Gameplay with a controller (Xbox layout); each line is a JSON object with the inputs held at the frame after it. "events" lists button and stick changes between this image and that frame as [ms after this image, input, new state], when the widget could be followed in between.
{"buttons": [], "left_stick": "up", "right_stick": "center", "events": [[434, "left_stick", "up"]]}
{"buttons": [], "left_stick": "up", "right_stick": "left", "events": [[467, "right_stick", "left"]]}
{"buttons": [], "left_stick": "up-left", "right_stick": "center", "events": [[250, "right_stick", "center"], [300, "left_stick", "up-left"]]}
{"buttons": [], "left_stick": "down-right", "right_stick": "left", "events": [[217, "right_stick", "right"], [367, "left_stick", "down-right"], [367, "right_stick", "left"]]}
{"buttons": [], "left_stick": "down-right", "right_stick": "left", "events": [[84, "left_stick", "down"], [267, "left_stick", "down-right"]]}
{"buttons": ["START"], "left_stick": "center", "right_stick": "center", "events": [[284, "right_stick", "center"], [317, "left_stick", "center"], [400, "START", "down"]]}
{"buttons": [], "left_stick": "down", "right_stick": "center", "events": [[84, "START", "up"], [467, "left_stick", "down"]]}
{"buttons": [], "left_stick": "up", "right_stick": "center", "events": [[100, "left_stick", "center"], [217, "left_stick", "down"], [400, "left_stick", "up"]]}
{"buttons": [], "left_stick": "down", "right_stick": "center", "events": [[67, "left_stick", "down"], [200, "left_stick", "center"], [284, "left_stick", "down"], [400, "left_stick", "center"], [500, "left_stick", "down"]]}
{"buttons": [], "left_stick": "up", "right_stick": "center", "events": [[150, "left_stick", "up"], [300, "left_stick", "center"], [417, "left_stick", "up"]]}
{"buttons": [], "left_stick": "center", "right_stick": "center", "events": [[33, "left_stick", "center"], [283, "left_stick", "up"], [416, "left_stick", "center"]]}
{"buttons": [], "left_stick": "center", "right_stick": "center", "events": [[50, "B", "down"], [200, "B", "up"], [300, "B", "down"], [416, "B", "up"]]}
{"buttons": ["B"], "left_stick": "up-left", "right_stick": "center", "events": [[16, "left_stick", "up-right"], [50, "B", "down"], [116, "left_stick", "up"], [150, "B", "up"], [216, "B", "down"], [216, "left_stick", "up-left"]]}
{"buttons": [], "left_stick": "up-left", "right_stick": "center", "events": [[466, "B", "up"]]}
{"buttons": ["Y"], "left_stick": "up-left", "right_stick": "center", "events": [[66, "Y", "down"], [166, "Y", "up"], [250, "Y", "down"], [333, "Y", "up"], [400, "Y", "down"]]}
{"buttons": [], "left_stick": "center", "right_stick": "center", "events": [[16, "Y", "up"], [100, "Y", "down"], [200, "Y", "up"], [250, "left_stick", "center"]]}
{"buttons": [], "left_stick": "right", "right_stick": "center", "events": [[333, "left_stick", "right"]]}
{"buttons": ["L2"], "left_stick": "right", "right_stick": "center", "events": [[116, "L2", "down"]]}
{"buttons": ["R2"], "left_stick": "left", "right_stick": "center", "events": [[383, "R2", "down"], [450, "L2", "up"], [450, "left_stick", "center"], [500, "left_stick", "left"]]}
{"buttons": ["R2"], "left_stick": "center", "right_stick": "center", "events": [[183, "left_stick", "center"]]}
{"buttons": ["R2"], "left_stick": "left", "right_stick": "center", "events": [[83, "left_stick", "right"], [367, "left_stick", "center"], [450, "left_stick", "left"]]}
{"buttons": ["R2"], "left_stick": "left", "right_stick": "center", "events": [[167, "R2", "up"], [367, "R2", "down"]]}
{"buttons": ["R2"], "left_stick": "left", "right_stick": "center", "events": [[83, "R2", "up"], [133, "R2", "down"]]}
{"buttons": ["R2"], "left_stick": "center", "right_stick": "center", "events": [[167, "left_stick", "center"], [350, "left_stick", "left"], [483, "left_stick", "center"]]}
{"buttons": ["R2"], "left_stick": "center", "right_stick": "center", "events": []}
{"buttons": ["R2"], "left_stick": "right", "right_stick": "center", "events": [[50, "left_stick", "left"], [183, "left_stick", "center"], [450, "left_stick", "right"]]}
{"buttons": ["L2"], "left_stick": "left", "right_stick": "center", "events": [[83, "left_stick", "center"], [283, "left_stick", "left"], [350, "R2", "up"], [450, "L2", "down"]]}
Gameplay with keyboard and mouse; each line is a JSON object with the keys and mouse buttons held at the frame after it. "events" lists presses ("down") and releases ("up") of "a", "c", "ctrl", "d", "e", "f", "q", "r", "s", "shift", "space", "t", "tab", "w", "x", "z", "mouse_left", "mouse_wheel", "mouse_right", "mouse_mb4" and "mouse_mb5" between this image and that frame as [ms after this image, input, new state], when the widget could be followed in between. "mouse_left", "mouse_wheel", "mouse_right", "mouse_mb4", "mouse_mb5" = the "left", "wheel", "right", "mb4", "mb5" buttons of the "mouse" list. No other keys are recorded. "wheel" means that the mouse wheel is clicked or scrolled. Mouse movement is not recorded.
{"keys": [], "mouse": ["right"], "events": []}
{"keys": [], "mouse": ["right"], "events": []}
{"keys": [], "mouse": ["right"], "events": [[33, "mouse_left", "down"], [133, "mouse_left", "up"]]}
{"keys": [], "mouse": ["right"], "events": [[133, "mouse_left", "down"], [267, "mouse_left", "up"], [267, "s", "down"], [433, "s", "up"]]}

★ ★ ★

> WORK REQUIRED
What is the number of lines in the listing above that contain the string "START"? Give only the number.

> RESULT OF THE TASK
2